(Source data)

++++++++++++++++++++

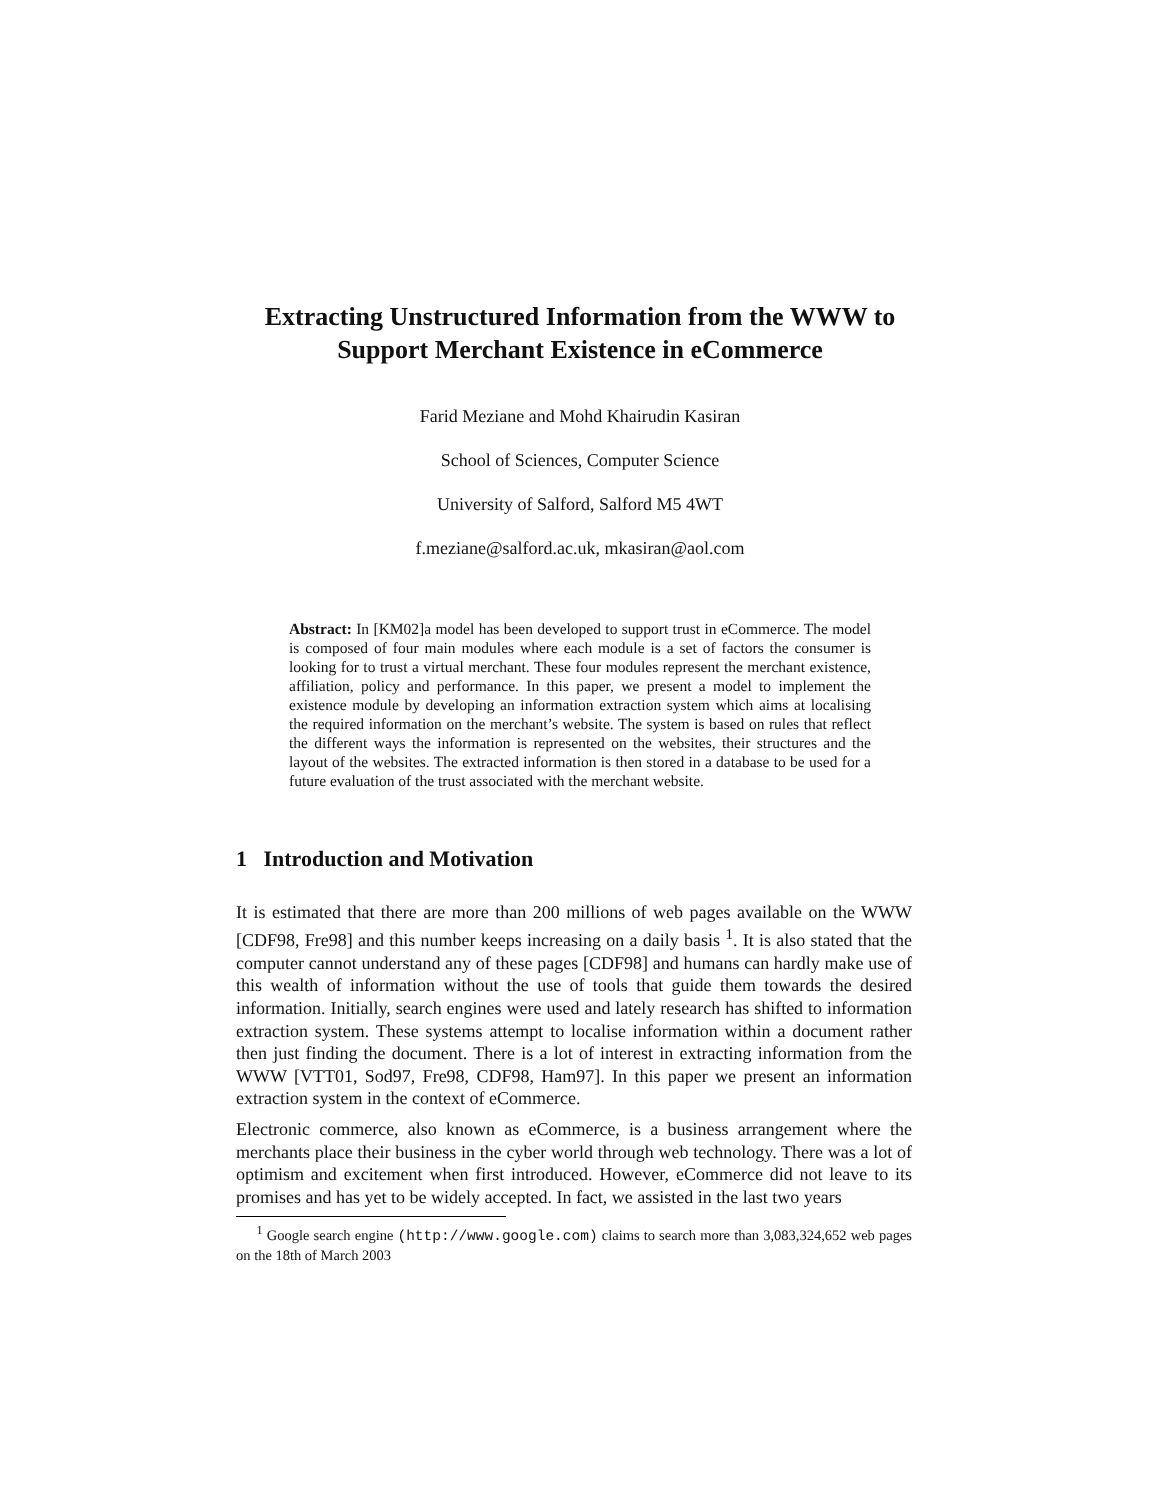Extracting Unstructured Information from the WWW to
Support Merchant Existence in eCommerce
Farid Meziane and Mohd Khairudin Kasiran
School of Sciences, Computer Science
University of Salford, Salford M5 4WT
f.meziane@salford.ac.uk, mkasiran@aol.com
Abstract: In [KM02]a model has been developed to support trust in eCommerce. The model is composed of four main modules where each module is a set of factors the consumer is looking for to trust a virtual merchant. These four modules represent the merchant existence, affiliation, policy and performance. In this paper, we present a model to implement the existence module by developing an information extraction system which aims at localising the required information on the merchant’s website. The system is based on rules that reflect the different ways the information is represented on the websites, their structures and the layout of the websites. The extracted information is then stored in a database to be used for a future evaluation of the trust associated with the merchant website.
1 Introduction and Motivation
It is estimated that there are more than 200 millions of web pages available on the WWW [CDF98, Fre98] and this number keeps increasing on a daily basis <sup>1</sup>. It is also stated that the computer cannot understand any of these pages [CDF98] and humans can hardly make use of this wealth of information without the use of tools that guide them towards the desired information. Initially, search engines were used and lately research has shifted to information extraction system. These systems attempt to localise information within a document rather then just finding the document. There is a lot of interest in extracting information from the WWW [VTT01, Sod97, Fre98, CDF98, Ham97]. In this paper we present an information extraction system in the context of eCommerce.
Electronic commerce, also known as eCommerce, is a business arrangement where the merchants place their business in the cyber world through web technology. There was a lot of optimism and excitement when first introduced. However, eCommerce did not leave to its promises and has yet to be widely accepted. In fact, we assisted in the last two years
<sup>1</sup> Google search engine (http://www.google.com) claims to search more than 3,083,324,652 web pages on the 18th of March 2003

++++++++++++++++++++

WHAT IS BEING ASKED: Each line from the beginning of the entries up to and including the one containing "f.meziane@salford.ac.uk, mkasiran@aol.com" must be restated exactly. Pictures are to be left out.

WRITTEN ANSWER:
Extracting Unstructured Information from the WWW to
Support Merchant Existence in eCommerce
Farid Meziane and Mohd Khairudin Kasiran
School of Sciences, Computer Science
University of Salford, Salford M5 4WT
f.meziane@salford.ac.uk, mkasiran@aol.com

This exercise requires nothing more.